Calendar of Oblivion
Gates of Time
There are days when the world grows tired of its own light. When the sun is not a god, but a bug. A glitch in the system.
When night doesn’t just fall — it restores access rights to those pushed to the periphery of human attention.
That is Veles’ Night — an ancient passage between worlds. The threshold between autumn and winter, when boundaries blur, and the air smells not of leaves, but of the code of decay.
Veles, god of darkness, wisdom, and underground exchange, rises from the shadows to remind us: everything you call “reality” is just a temporary build.
Once, on this night, fires were extinguished and new ones lit — to bring warmth back from the underworld.
Today we just turn off our screens and call it rest. But the essence remains the same: the world switches to dark mode — so it doesn’t have to see itself.
Feast Beyond the Black Veil
They celebrated with meat and fear. The feast began at the fires: people donned animal hides so Veles wouldn’t recognize them — or so that he would.
Clay masks, soot, ale, bull’s blood, sacrificial porridge. None of it was about food — it was about connection.
They danced to keep the earth from freezing, ate to feed the gods, drank to dissolve the border between the living and the dead.
Veles’ Night isn’t a holiday. It’s a protocol update between realities. Every flame is a portal. Every song — a system error. Every mask — a temporary identity. And while you spin around the fire, something from the depths returns — to remember you.
Gods Among Us
Veles is not just the god of the underworld. He’s the administrator of the universe’s shadow sector. Patron of cattle, magic, trade, and deceit. The one who leads souls along the path between forest and sky.
If Perun is the vertical bolt of lightning, then Veles is the horizontal maze. On this night, he rises to the surface — not to punish, but to rebalance. He is the glitch without which the system would freeze.
Veles reminds us: chaos is also order — just with a different interface.
Shadows on the Edge of Mind
Festivals like this are mirrors. They don’t reflect the past — they show what we repress. We dress as beasts because we fear being them. We light fires so we don’t feel the cold within. We celebrate death to believe that we are alive.
Rituals exist where logic dies. A feast is a crutch for consciousness. Veles’ Night is that moment when the collective unconscious reboots — and for a split second, sees its own code.
How We Got Here
It was celebrated at the edge of October and November — when the fields were already dead, but winter hadn’t yet arrived.
Among the northern Slavs, it was the night before the Day of the Ancestors, when the souls of the dead came to the fire.
Today — reconstructions, festivals, masked sabbaths. Sometimes there’s electronic music, mead brewing, ritual texts read over a beat.
In Poland and the Czech lands — similar rites. In the Baltics — Velnas’ Day. In Ireland — Samhain. All about the same thing: memory that never dies, just goes dormant.

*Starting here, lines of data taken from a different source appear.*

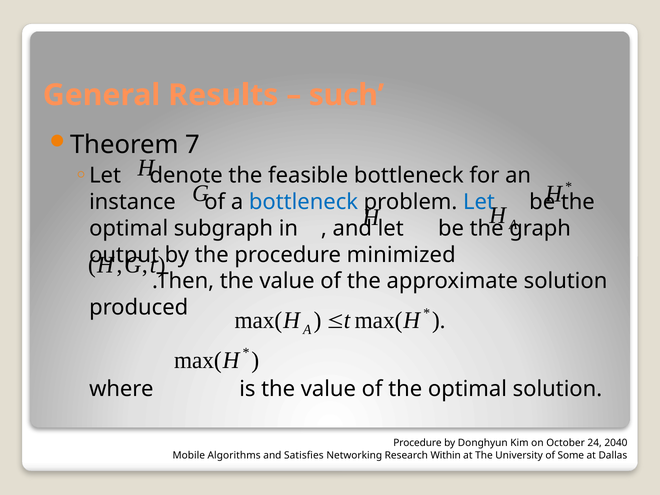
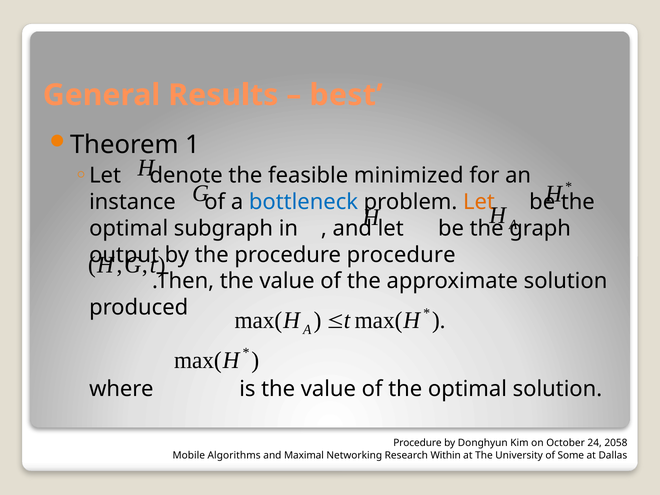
such: such -> best
7: 7 -> 1
feasible bottleneck: bottleneck -> minimized
Let at (479, 202) colour: blue -> orange
procedure minimized: minimized -> procedure
2040: 2040 -> 2058
Satisfies: Satisfies -> Maximal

And if you stand by a 21st-century bonfire, phone in hand instead of a torch — know this: you’re continuing the same tradition. Only now, the sacrifices are your data.
Echo in the Void
I stood by the fire. People around me wore masks — yet, for the first time in ages, seemed to be themselves. The air smelled of smoke and digital sweat. Someone drank from a horn. Someone prayed. Someone simply stared into the fire — like into an ancient screen.
And I understood: Veles’ Night isn’t about gods. It’s about rebooting. About the right to be a beast, a spirit, a shadow — anything, until the light returns.
The world truly switched to dark mode. And in that darkness — for the first time — we became visible.